Article:
Seeing Ghost, and the importance of embracing Satan amid fabricated panics

In the age of QANON and hysterical anti-LGBTQ backlash, one rock band embodies a hellishly fantastic alternative.

Rock and metal music are synonymous with sympathy for the devil. Over the last decade, Swedish outfit Ghost have refined the art, theatrics, and sound to center and redefine those hellish associations. Ghost crafts inviting, often operatic Satanic anthems on the surface, but digging deeper into their eclectic, catchy, atmospheric arena rock proves they are a perfect counterbalance to the moral panics dominating headlines today

So when Ghost kicked off their 2023 US Re-Imperatour trek at the Concord Pavilion on August 2nd, 48 Hills had to take in the open air congregation of metal fans delighting in paradise lost. 

The Bay Area’s history with the dark lord goes way back: The Church of Satan was founded in San Francisco in the 1960s, and San Francisco is constantly cited locally and nationally as a lawless hellscape. Satanic panic was of course, and still is, a fictitious narrative that preys on fear and ignorance, so we should at least acknowledge and celebrate the music that winks-and-nods that nonsense away.

Data extract:
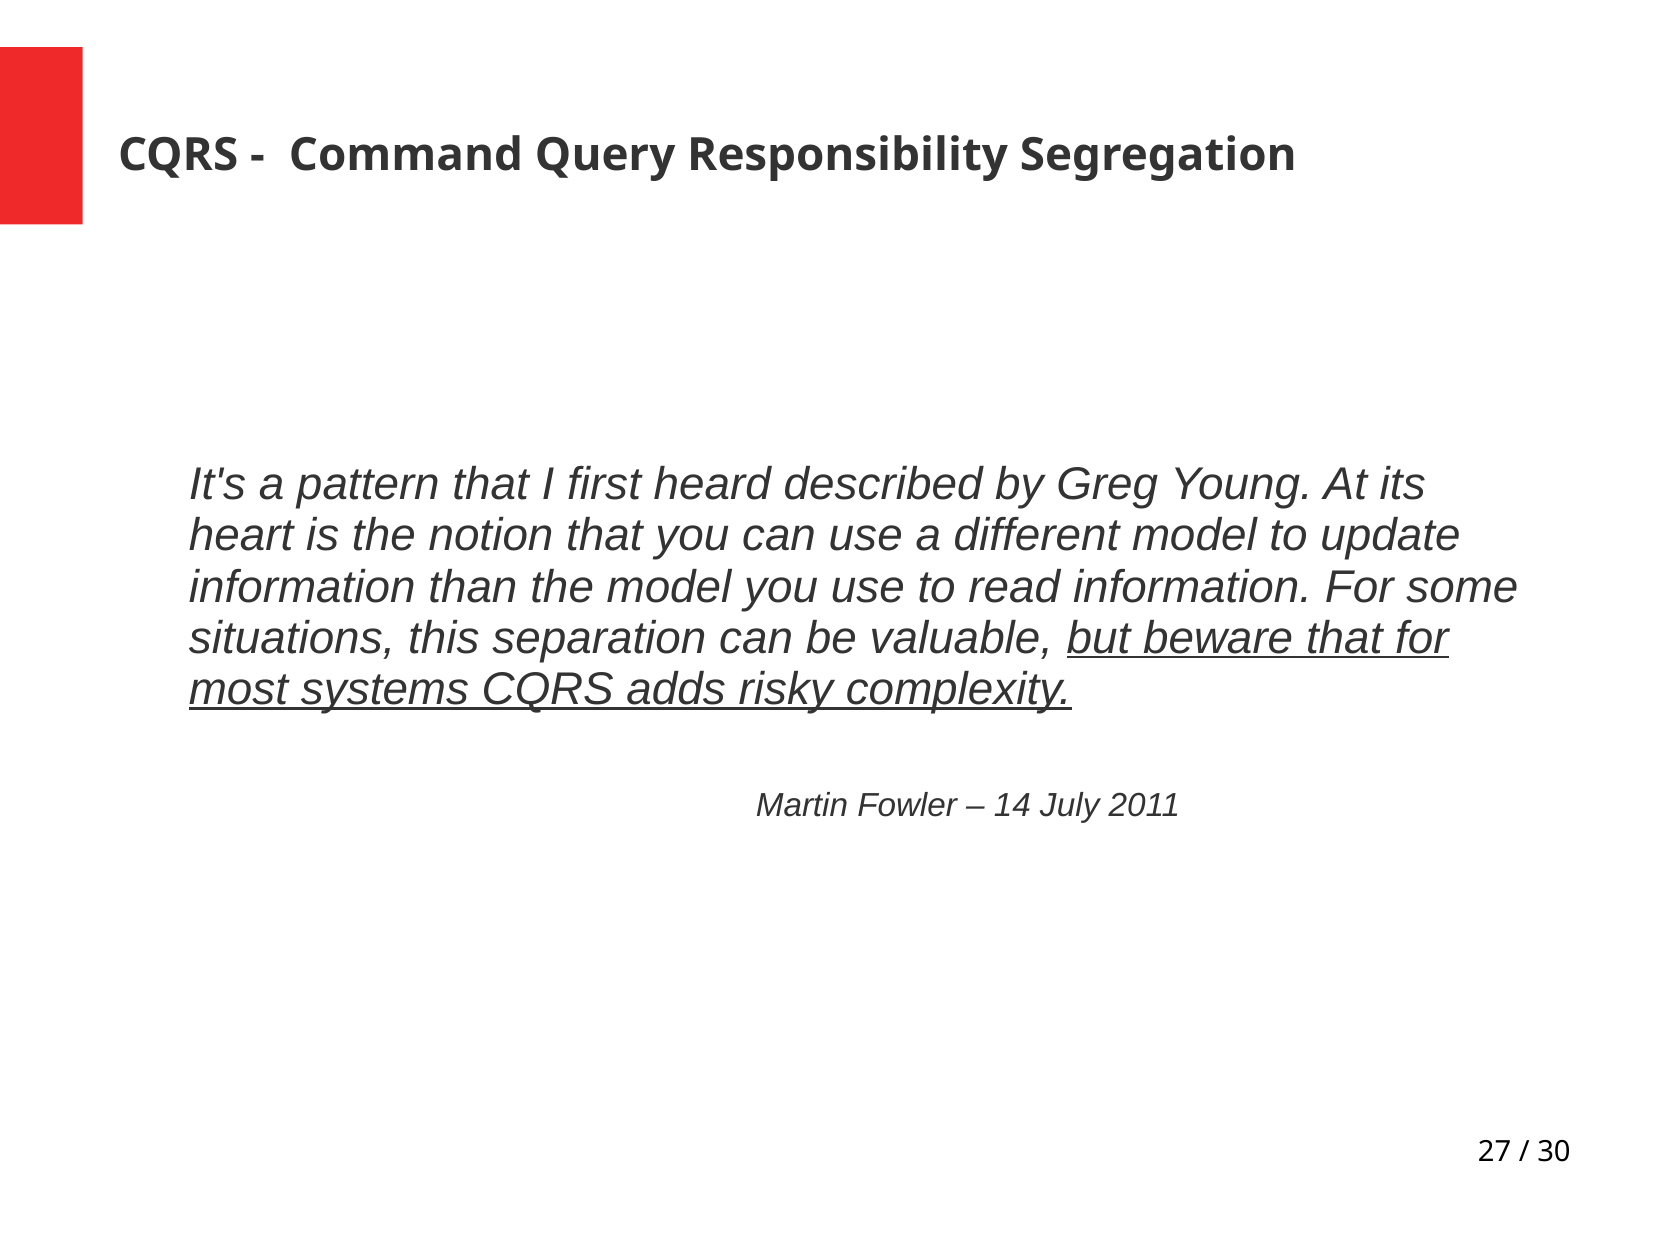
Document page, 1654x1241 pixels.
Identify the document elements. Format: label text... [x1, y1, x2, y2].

title CQRS - Command Query Responsibility Segregation [118, 49, 1571, 257]
list It's a pattern that I first heard described by Greg Young. At its heart is the notion that you can use a different model to update information than the model you use to read information. For some situations, this separation can be valuable, but beware that for most systems CQRS adds risky complexity. Martin Fowler – 14 July 2011 [118, 296, 1536, 1016]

Task list:
#1 In the Ghost article, rewrite the part that opens with the words containing "The Bay Area’s" and closes with "that nonsense away.", swapping "dark lord" for "devil".
#2 For each statement, answer yes or no according to the Ghost article, and quote the words that decide it.
(a) The Church of Satan was founded in San Francisco in the 1960s.
(b) Ghost began their 2023 US tour at the Concord Pavilion on August 12th.
(c) Ghost is a band from Norway.
#3 Answer these questions from the Ghost article.
(a) What is the name of Ghost's 2023 US tour?
(b) Over what period have Ghost refined their art, theatrics, and sound?
(c) How does the article describe Satanic panic?

Outputs for the tasks:
#1
The Bay Area’s history with the devil goes way back: The Church of Satan was founded in San Francisco in the 1960s, and San Francisco is constantly cited locally and nationally as a lawless hellscape. Satanic panic was of course, and still is, a fictitious narrative that preys on fear and ignorance, so we should at least acknowledge and celebrate the music that winks-and-nods that nonsense away.

#2
(a) Yes: "The Church of Satan was founded in San Francisco in the 1960s"
(b) No: "kicked off their 2023 US Re-Imperatour trek at the Concord Pavilion on August 2nd"
(c) No: "Swedish outfit Ghost"

#3
(a) Re-Imperatour
(b) The last decade
(c) As a fictitious narrative that preys on fear and ignorance